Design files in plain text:
======

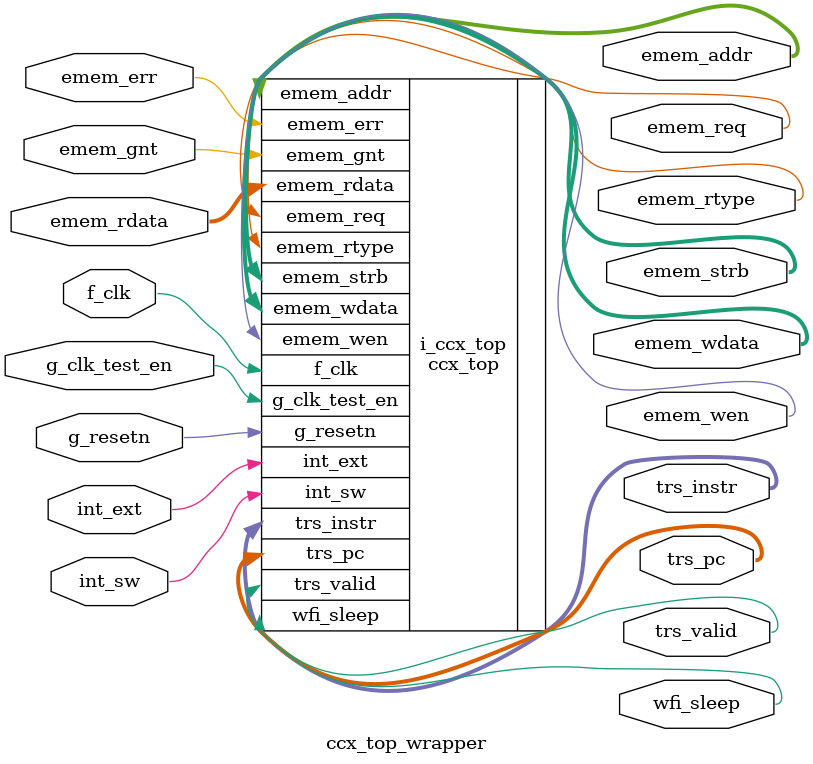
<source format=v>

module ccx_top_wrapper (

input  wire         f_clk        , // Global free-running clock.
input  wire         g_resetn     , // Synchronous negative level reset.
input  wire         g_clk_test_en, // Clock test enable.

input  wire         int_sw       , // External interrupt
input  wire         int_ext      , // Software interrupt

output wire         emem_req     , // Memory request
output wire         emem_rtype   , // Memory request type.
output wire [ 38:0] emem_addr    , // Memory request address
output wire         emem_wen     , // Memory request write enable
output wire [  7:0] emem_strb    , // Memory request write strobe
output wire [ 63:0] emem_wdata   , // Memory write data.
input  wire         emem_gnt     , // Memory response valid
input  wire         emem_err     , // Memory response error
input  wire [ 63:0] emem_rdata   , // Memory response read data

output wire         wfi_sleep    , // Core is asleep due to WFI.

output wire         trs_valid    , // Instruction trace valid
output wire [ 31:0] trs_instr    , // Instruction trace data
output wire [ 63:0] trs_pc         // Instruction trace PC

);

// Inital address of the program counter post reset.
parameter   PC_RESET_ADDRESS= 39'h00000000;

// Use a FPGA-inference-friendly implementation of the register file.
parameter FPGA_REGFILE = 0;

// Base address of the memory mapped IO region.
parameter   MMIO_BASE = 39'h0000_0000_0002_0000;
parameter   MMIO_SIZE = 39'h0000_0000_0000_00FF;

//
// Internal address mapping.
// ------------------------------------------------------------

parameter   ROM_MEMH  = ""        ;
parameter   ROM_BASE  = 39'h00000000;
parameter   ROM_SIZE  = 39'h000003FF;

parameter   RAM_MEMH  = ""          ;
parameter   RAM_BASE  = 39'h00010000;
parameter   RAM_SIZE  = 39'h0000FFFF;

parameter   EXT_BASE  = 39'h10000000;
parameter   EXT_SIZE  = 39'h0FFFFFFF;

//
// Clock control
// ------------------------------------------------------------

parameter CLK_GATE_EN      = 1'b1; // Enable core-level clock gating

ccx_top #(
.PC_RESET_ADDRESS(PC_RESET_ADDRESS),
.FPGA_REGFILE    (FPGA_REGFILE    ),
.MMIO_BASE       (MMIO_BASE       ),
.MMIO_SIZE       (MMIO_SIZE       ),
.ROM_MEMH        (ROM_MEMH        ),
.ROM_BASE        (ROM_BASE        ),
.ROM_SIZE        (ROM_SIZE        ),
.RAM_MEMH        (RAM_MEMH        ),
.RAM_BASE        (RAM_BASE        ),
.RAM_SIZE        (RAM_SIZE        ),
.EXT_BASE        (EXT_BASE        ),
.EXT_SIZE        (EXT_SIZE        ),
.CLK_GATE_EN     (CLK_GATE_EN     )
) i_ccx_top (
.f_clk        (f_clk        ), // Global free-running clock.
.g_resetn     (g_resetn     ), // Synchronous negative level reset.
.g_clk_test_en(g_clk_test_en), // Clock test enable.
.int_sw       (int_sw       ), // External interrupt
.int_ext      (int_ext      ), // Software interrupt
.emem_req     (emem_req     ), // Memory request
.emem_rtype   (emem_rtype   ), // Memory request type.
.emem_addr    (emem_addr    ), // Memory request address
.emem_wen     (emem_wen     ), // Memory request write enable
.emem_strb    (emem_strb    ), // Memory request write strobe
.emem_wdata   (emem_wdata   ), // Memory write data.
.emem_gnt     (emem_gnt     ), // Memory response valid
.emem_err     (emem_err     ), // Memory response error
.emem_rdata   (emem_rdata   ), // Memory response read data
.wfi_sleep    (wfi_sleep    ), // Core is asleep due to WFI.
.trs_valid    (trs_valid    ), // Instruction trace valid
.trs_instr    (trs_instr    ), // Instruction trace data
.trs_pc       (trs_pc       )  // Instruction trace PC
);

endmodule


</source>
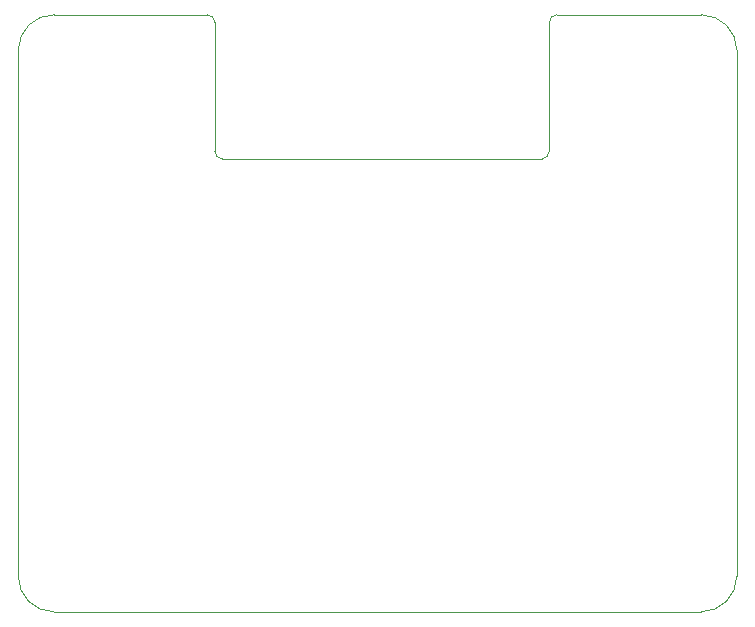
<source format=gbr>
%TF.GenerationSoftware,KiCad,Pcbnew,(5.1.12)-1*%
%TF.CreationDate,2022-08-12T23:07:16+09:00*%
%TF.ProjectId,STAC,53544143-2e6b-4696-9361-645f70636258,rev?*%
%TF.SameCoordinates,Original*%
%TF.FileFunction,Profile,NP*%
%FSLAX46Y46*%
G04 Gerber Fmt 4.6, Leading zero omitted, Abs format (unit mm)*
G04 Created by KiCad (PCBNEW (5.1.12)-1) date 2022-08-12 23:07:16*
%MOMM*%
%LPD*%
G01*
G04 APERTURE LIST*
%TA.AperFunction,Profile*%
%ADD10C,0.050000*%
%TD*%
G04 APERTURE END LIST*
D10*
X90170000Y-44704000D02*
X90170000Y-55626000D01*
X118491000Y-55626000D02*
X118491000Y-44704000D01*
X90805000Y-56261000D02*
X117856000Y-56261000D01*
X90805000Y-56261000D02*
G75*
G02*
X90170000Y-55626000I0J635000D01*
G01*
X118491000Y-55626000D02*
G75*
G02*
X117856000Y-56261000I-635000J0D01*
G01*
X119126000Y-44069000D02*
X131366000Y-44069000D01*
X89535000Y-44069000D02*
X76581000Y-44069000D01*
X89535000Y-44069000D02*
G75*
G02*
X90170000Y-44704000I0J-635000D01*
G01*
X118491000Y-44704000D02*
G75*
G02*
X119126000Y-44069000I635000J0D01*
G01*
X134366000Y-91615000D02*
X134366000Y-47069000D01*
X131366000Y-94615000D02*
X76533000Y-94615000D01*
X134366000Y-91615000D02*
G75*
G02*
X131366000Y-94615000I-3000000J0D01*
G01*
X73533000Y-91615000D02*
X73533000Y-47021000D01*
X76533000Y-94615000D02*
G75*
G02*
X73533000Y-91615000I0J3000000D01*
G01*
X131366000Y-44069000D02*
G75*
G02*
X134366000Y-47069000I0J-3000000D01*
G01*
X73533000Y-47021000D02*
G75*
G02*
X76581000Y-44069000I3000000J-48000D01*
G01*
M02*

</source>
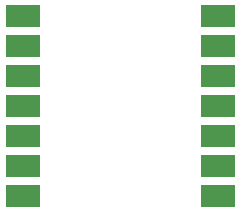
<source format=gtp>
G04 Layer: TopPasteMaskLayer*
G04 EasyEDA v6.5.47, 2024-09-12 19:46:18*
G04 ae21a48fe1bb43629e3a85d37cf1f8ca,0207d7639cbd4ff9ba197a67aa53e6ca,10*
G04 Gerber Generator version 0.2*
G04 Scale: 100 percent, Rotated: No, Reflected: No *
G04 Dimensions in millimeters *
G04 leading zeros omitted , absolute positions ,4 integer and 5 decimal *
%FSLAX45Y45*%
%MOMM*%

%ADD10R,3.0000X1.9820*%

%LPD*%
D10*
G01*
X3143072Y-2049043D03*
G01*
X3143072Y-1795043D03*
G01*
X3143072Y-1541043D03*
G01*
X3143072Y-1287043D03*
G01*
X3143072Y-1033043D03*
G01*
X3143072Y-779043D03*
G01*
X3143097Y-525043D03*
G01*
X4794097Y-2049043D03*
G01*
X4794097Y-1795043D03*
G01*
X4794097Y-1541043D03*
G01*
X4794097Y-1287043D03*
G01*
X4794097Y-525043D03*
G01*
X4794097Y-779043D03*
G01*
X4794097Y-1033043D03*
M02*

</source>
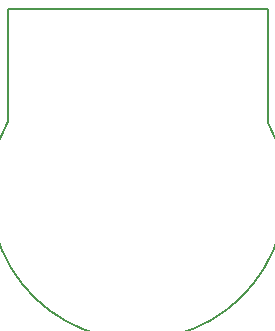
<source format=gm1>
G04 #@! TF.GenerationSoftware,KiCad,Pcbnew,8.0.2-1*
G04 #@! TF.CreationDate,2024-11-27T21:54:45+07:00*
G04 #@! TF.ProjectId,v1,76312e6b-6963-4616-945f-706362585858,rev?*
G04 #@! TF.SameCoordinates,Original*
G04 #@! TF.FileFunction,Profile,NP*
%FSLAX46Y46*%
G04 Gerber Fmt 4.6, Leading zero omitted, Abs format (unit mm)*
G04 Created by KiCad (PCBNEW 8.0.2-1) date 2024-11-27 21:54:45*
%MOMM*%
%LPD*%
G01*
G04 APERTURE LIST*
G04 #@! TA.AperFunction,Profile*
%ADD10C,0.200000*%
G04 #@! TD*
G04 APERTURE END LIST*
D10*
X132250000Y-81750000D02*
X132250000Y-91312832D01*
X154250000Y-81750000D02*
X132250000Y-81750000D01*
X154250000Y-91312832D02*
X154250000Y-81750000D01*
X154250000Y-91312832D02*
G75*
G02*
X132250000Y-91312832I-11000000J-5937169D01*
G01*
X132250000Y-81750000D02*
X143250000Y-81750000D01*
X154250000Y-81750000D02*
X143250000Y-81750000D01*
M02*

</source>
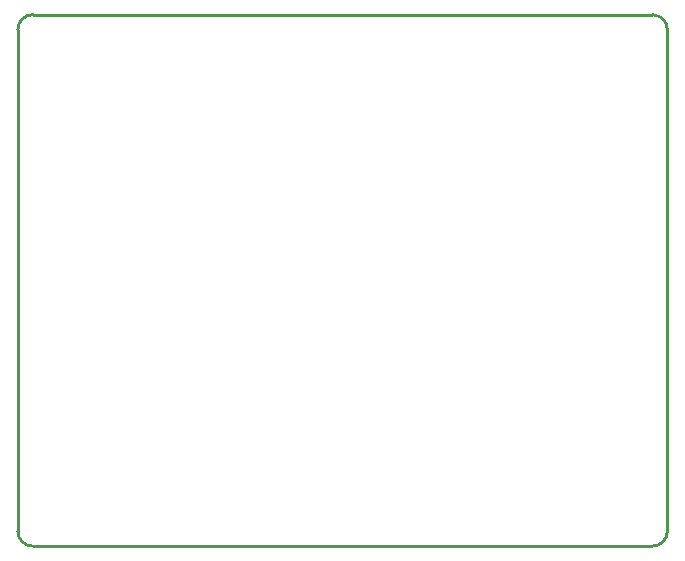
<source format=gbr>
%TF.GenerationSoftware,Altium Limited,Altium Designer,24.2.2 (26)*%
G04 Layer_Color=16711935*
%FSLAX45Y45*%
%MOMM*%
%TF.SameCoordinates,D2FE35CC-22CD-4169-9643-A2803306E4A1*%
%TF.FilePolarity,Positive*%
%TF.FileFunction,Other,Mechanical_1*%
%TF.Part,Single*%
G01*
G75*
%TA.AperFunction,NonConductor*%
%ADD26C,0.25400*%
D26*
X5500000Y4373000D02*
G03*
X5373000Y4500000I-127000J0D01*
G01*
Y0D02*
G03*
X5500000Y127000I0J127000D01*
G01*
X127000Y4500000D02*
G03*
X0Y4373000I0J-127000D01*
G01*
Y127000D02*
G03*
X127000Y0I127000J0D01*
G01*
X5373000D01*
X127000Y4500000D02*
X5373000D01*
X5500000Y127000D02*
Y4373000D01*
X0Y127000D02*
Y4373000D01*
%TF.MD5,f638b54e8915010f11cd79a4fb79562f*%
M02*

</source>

======

§ To-do item
Beginning with the first line of the entries above, repeat each line word for word until the line with "output wire [ 38:0]" has been given too. Omit the pictures.

§ Worked solution
<source format=v>

module ccx_top_wrapper (

input  wire         f_clk        , // Global free-running clock.
input  wire         g_resetn     , // Synchronous negative level reset.
input  wire         g_clk_test_en, // Clock test enable.

input  wire         int_sw       , // External interrupt
input  wire         int_ext      , // Software interrupt

output wire         emem_req     , // Memory request
output wire         emem_rtype   , // Memory request type.
output wire [ 38:0] emem_addr    , // Memory request address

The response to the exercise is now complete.